I think I've spent too much of my life being in denial. I want to use what God has given me to help others. To help inform instead of ignore and hope it'll just go away. Because it won't. I'm going to be stuck with it forever, so I might as well make the best of it. I can't even begin to blame anyone or feel sorry for myself. I don't think I'd have it any other way. Today I was talking to someone similar to me and read an article she wrote describing the disease as "chronic." I asked her why she considered our disease chronic and she told me it is because it is considered being long-lasting and recurrent or characterized by long suffering. To me, I never ever defined it as chronic. To me, that makes it seem deadly, and a hinderance on your entire life. I don't believe Ichthyosis is a long suffering. That just sounds morbid to me. It's more of a blessing in disguise. I can't bring myself to consider it that serious after I see people with much more painful endeavors. I can't bring myself to complain about it because in the back of my mind I know it could be a million times worse. I'll admit sometimes I've asked God, "Why me?" out of frustration and discouragement, but I know God has given me something this tough for a reason, and I know he wouldn't have given it to me if I couldn't handle it. I find peace in the trust he has blessed me with. I can't question his reasoning. I can't ask him why was I chosen instead of my brother. Everything is for a reason. He gave me the gift of ambition, writing, and concern for others. And I want to put all of those to use as much as I can. Without Ichthyosis, I would not have been able to meet the MANY inspirational people I have. Camp alone has made it worth it for me. Meeting kids with diseases a billion times worse than mine makes me feel like an idiot for even thinking what I have is a problem. Some of those kids are just amazing. Their smiles never fade, their ambition and strength is more than I have ever seen. It keeps me holding on during the tough days. I just think of them and think if those little kids can get through severe pain every day, I can get through a moment. It's worth feeling low self-esteem at times, discouraged, and down even if I can help one single person.

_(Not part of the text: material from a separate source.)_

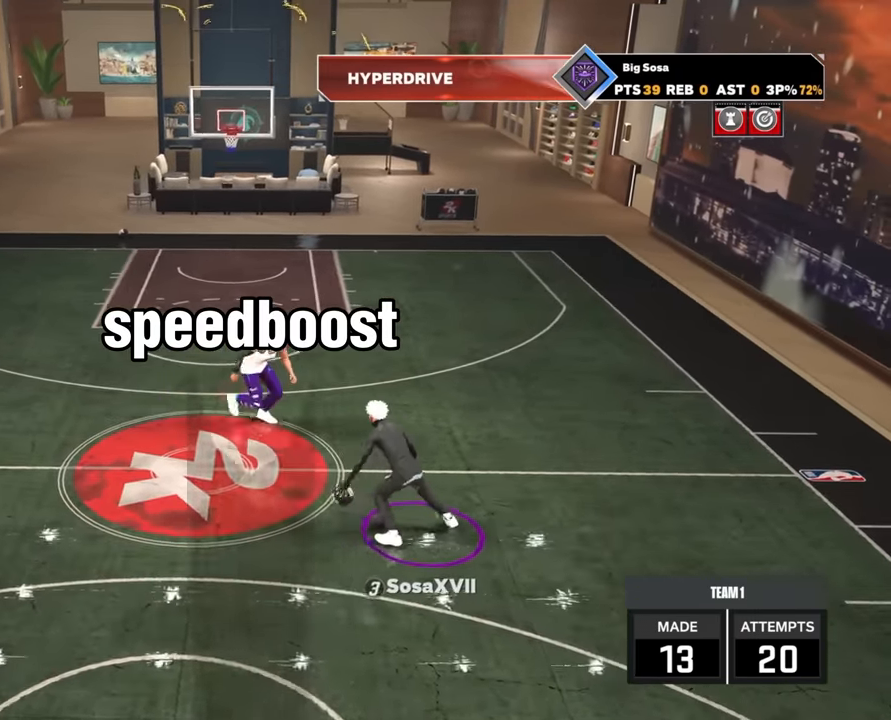
{"dt_ms": 500, "buttons": ["R2"], "left_stick": "down-left", "right_stick": "center", "events": [[367, "left_stick", "down-left"]]}
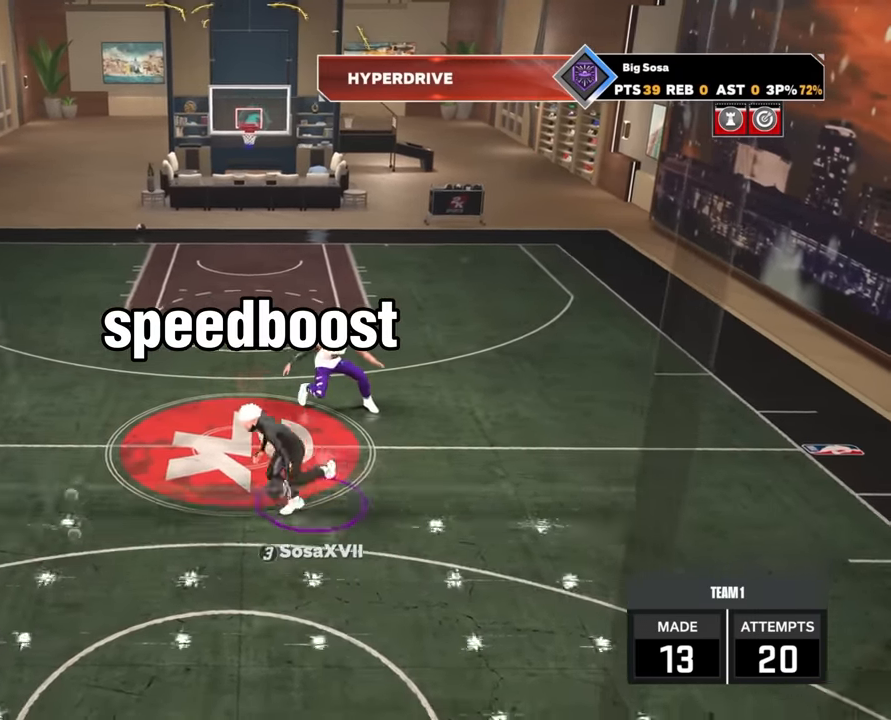
{"dt_ms": 500, "buttons": ["R2"], "left_stick": "down-left", "right_stick": "center", "events": []}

I want to be completely open about this now because I think I've been too closed off for way too long. I'm sorry for not discussing it before. I want anyone to feel free to comment or ask any questions!


  1. Hi
    Glad I could inspire you to write this - it is beautifully written, and courageous to.

    One thing I do want to say is that I believe identifying with having a chronic illness or disability doesn't mean self pity, giving into a stigma or that your illness is worse than others'. I know that there's someone always worse off than me. But I also know that my friends with diabetes, epilepsy, crohn's disease or arthritis (etc) have completely different illnesses to me, but we can relate because we may have experienced similar things. Our illnesses affect our daily lives. We might miss long periods of school. See many specialists. Take medications. Feel isolated. Have a morning routine we can't miss. Etc.

    It's all relative.

    I really enjoyed this post. Thank you.


  2. Hey,
    Yes you did inspire me, thanks!

    I probably should have explained it clearer. But you are right in the definition part. It WOULD be considered chronic by the book, and by the definition. I just personally do not label it as such because I don't believe it impacts anything I do. It does not make me suffer enough to not be able to go out, play sports, lead a normal social life...etc. When I think of chronic I think of cancer patients going through Chemo just to get through their lives in hopes it will cure. For me, I don't even take medicine. So how chronic could it be if I don't take anything for it? However, I consider something as absolute as my insomnia chronic. That literally does impact a lot and I do take medicine to help. But yeah, I think it's all relative. I know for probably anyone else with this disorder, they would consider it chronic. But I'm one of those people who doesn't look at myself as any different to anyone else.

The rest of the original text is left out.